There’s a tradition that he was martyred by a saw… but who knows?
In Luke 6:15 and Acts 1:13, he’s called “Simon Zelotes.” In Matthew 10:4, he’s “Simon the Canaanite”–which seems a rather odd nickname for a First Century Jew. But either way, he’s one of Christ’s original 12 disciples and therefor an apostle. But the Bible tells us almost nothing about him.
And get this: he was neither a Zealot nor a Canannite (whatever a “Canaanite” was at that late date in history). He is tagged by a Hebrew word that sounds like “Canaanite,” and another word that means not “a Zealot,” but simply “zealous.” The Zealots didn’t really pick up steam until some decades after the Crucifixion; and their movement culminated in the Romans destroying the Temple and leveling Jerusalem.

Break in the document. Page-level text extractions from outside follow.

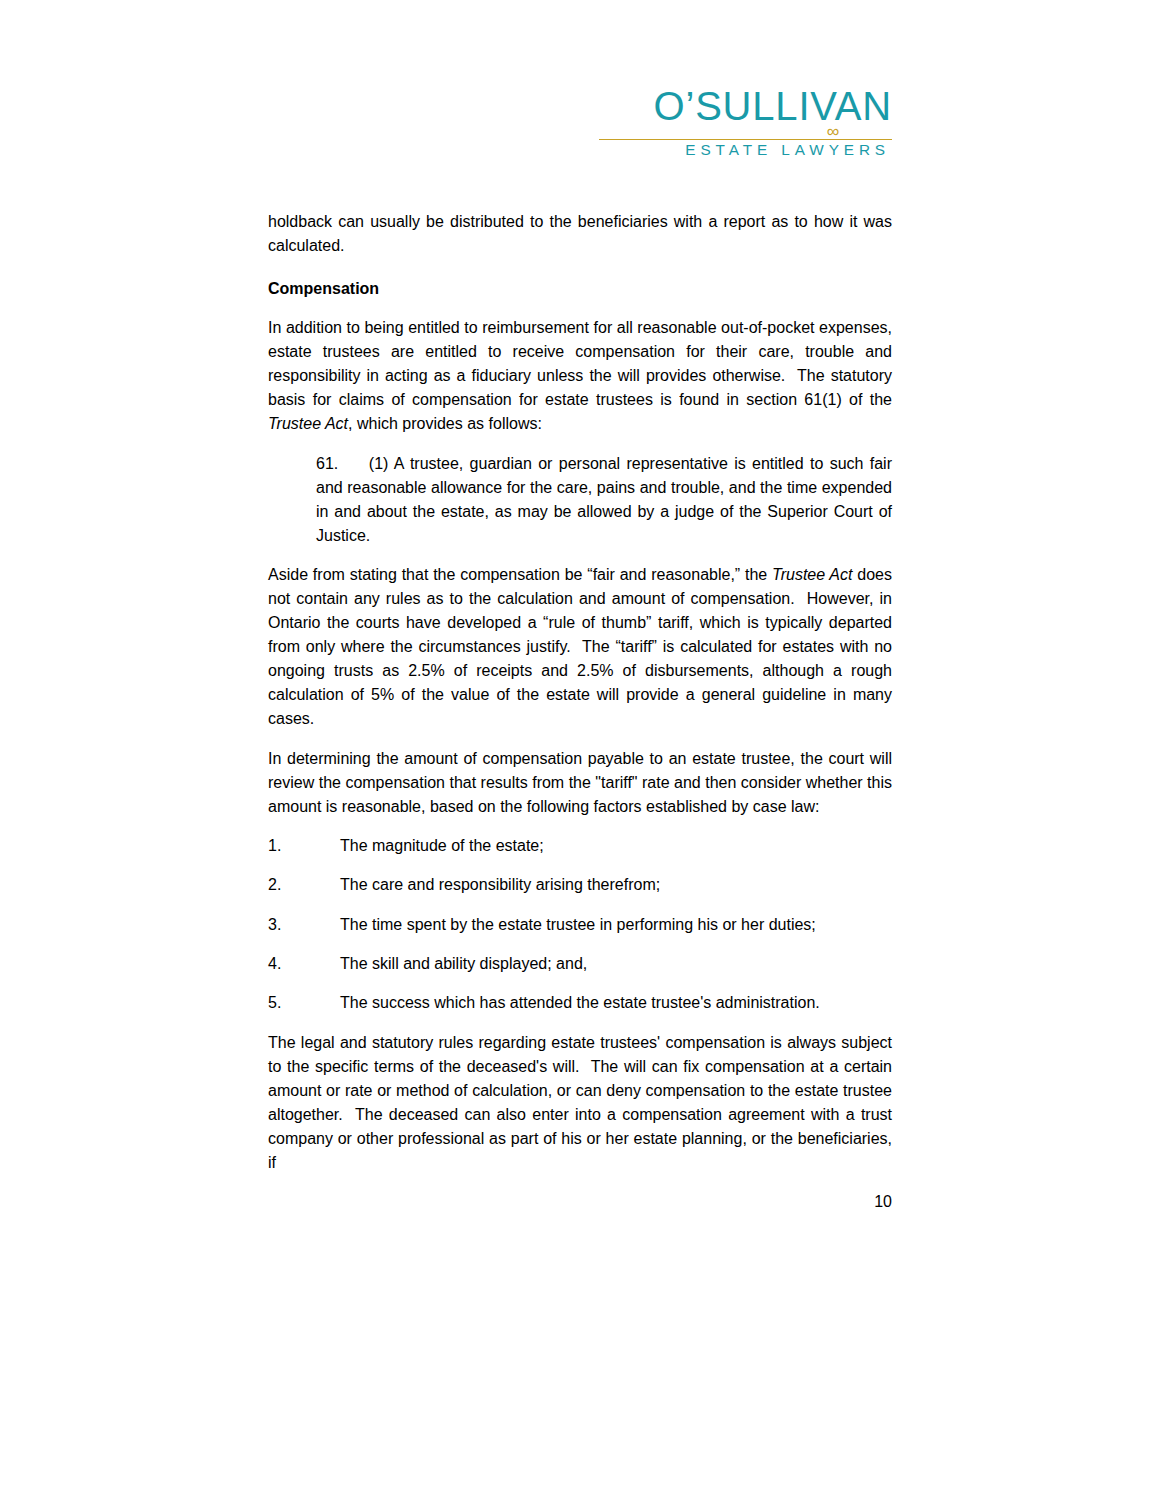O’SULLIVAN
∞
ESTATE LAWYERS
holdback can usually be distributed to the beneficiaries with a report as to how it was calculated.
Compensation
In addition to being entitled to reimbursement for all reasonable out-of-pocket expenses, estate trustees are entitled to receive compensation for their care, trouble and responsibility in acting as a fiduciary unless the will provides otherwise. The statutory basis for claims of compensation for estate trustees is found in section 61(1) of the Trustee Act, which provides as follows:
61.(1) A trustee, guardian or personal representative is entitled to such fair and reasonable allowance for the care, pains and trouble, and the time expended in and about the estate, as may be allowed by a judge of the Superior Court of Justice.
Aside from stating that the compensation be “fair and reasonable,” the Trustee Act does not contain any rules as to the calculation and amount of compensation. However, in Ontario the courts have developed a “rule of thumb” tariff, which is typically departed from only where the circumstances justify. The “tariff” is calculated for estates with no ongoing trusts as 2.5% of receipts and 2.5% of disbursements, although a rough calculation of 5% of the value of the estate will provide a general guideline in many cases.
In determining the amount of compensation payable to an estate trustee, the court will review the compensation that results from the "tariff" rate and then consider whether this amount is reasonable, based on the following factors established by case law:
1. The magnitude of the estate;
2. The care and responsibility arising therefrom;
3. The time spent by the estate trustee in performing his or her duties;
4. The skill and ability displayed; and,
5. The success which has attended the estate trustee's administration.
The legal and statutory rules regarding estate trustees' compensation is always subject to the specific terms of the deceased's will. The will can fix compensation at a certain amount or rate or method of calculation, or can deny compensation to the estate trustee altogether. The deceased can also enter into a compensation agreement with a trust company or other professional as part of his or her estate planning, or the beneficiaries, if
10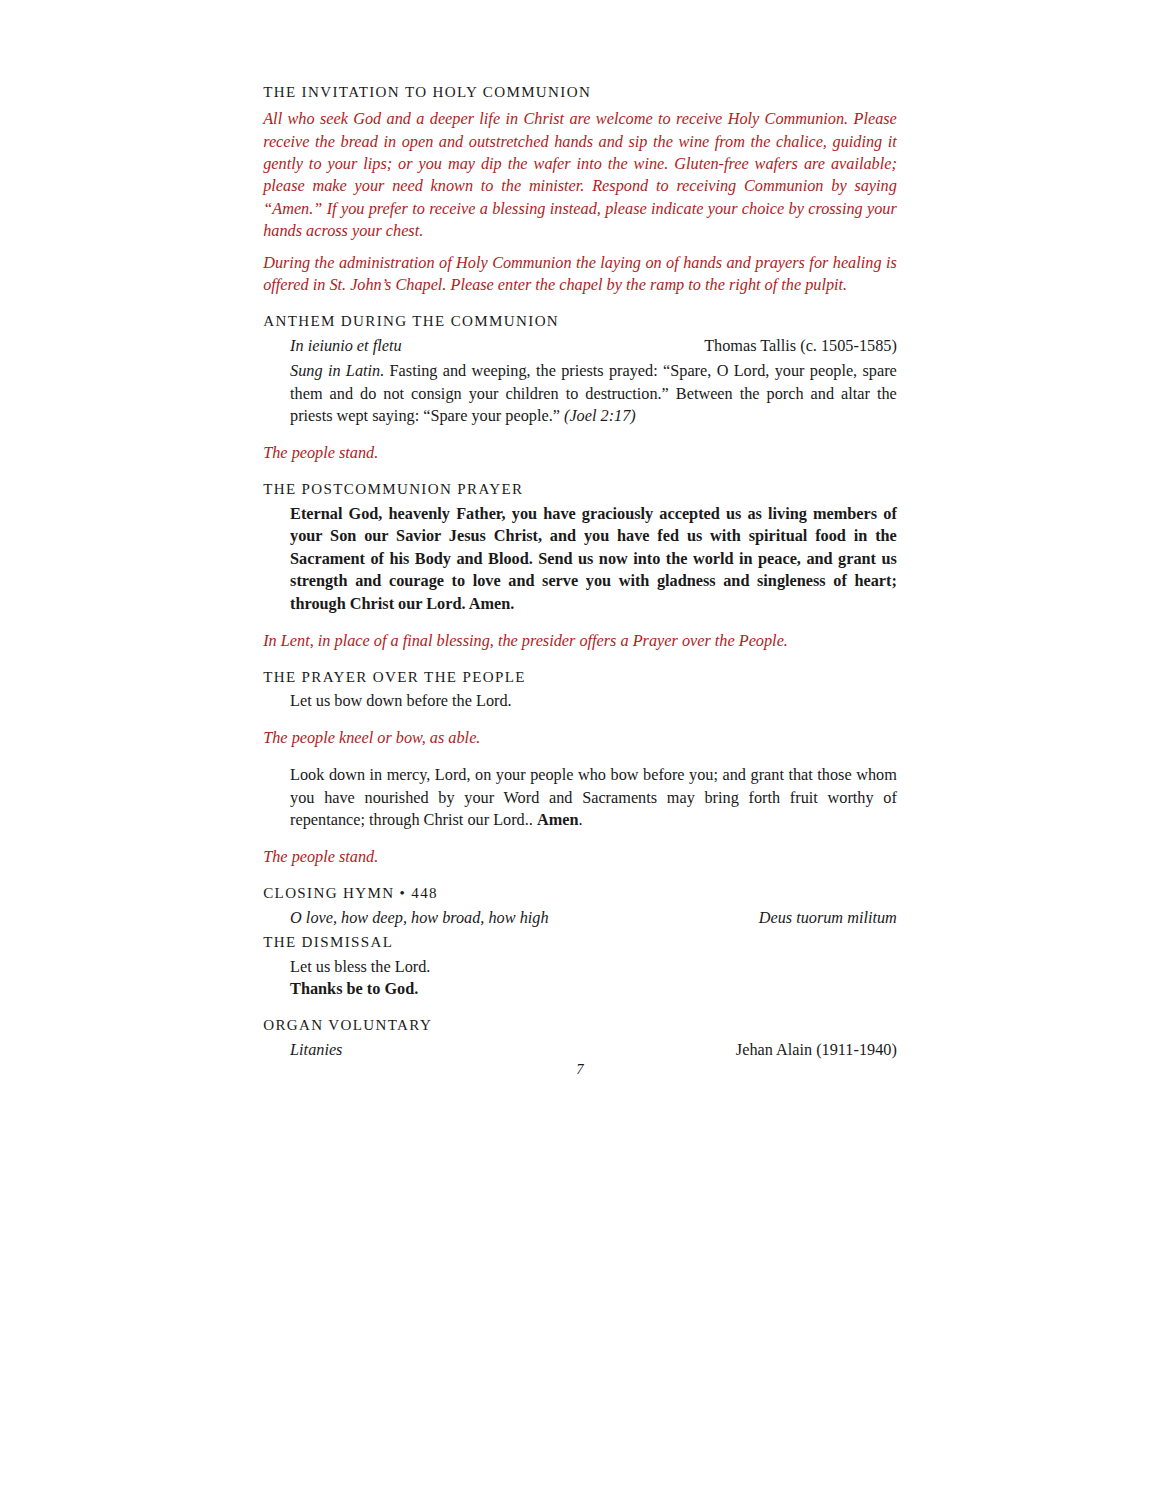The Invitation to Holy Communion
All who seek God and a deeper life in Christ are welcome to receive Holy Communion. Please receive the bread in open and outstretched hands and sip the wine from the chalice, guiding it gently to your lips; or you may dip the wafer into the wine. Gluten-free wafers are available; please make your need known to the minister. Respond to receiving Communion by saying “Amen.” If you prefer to receive a blessing instead, please indicate your choice by crossing your hands across your chest.
During the administration of Holy Communion the laying on of hands and prayers for healing is offered in St. John’s Chapel. Please enter the chapel by the ramp to the right of the pulpit.
Anthem during the Communion
In ieiunio et fletu Thomas Tallis (c. 1505-1585)
Sung in Latin. Fasting and weeping, the priests prayed: “Spare, O Lord, your people, spare them and do not consign your children to destruction.” Between the porch and altar the priests wept saying: “Spare your people.” (Joel 2:17)
The people stand.
The Postcommunion Prayer
Eternal God, heavenly Father, you have graciously accepted us as living members of your Son our Savior Jesus Christ, and you have fed us with spiritual food in the Sacrament of his Body and Blood. Send us now into the world in peace, and grant us strength and courage to love and serve you with gladness and singleness of heart; through Christ our Lord. Amen.
In Lent, in place of a final blessing, the presider offers a Prayer over the People.
The Prayer over the People
Let us bow down before the Lord.
The people kneel or bow, as able.
Look down in mercy, Lord, on your people who bow before you; and grant that those whom you have nourished by your Word and Sacraments may bring forth fruit worthy of repentance; through Christ our Lord.. Amen.
The people stand.
Closing Hymn • 448
O love, how deep, how broad, how high Deus tuorum militum
The Dismissal
Let us bless the Lord.
Thanks be to God.
Organ Voluntary
Litanies Jehan Alain (1911-1940)
7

There are church traditions, etc., involving St. Simon, but there’s really nothing outside the Bible. He has no lines to speak, no teachings to impart. But he was a disciple, a companion of Our Lord Jesus Christ–isn’t that enough?

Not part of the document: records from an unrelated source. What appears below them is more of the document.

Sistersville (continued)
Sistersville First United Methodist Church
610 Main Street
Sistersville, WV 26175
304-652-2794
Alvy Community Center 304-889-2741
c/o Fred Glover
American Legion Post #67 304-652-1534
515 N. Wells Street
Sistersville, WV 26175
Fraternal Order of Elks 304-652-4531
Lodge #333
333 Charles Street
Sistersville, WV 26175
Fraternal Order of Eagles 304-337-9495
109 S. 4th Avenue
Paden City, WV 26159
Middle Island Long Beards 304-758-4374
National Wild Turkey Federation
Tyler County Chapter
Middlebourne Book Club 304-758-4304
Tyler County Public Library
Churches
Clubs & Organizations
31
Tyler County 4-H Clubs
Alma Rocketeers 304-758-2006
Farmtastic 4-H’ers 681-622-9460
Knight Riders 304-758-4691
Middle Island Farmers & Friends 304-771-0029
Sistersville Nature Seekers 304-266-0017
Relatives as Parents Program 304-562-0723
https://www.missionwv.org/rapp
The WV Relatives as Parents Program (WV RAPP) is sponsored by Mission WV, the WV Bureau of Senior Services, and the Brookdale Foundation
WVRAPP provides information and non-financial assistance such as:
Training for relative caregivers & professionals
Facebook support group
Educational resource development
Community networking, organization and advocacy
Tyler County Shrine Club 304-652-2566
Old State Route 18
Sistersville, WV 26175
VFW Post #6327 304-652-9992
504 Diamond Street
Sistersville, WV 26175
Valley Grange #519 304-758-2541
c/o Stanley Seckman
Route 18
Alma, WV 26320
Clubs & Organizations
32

I learned in Sunday school that Simon was a Zealot. This was almost certainly wrong. The Zealots were an organization similar to the French Resistance in World War II, dedicated to freeing their country from Roman domination…“by any means necessary.” Their policy proved to be suicidal.
My pal Pastor Mark once said to me, “The Bible tells us everything we need to know, but it doesn’t tell us everything we want to know.” Guess he was right.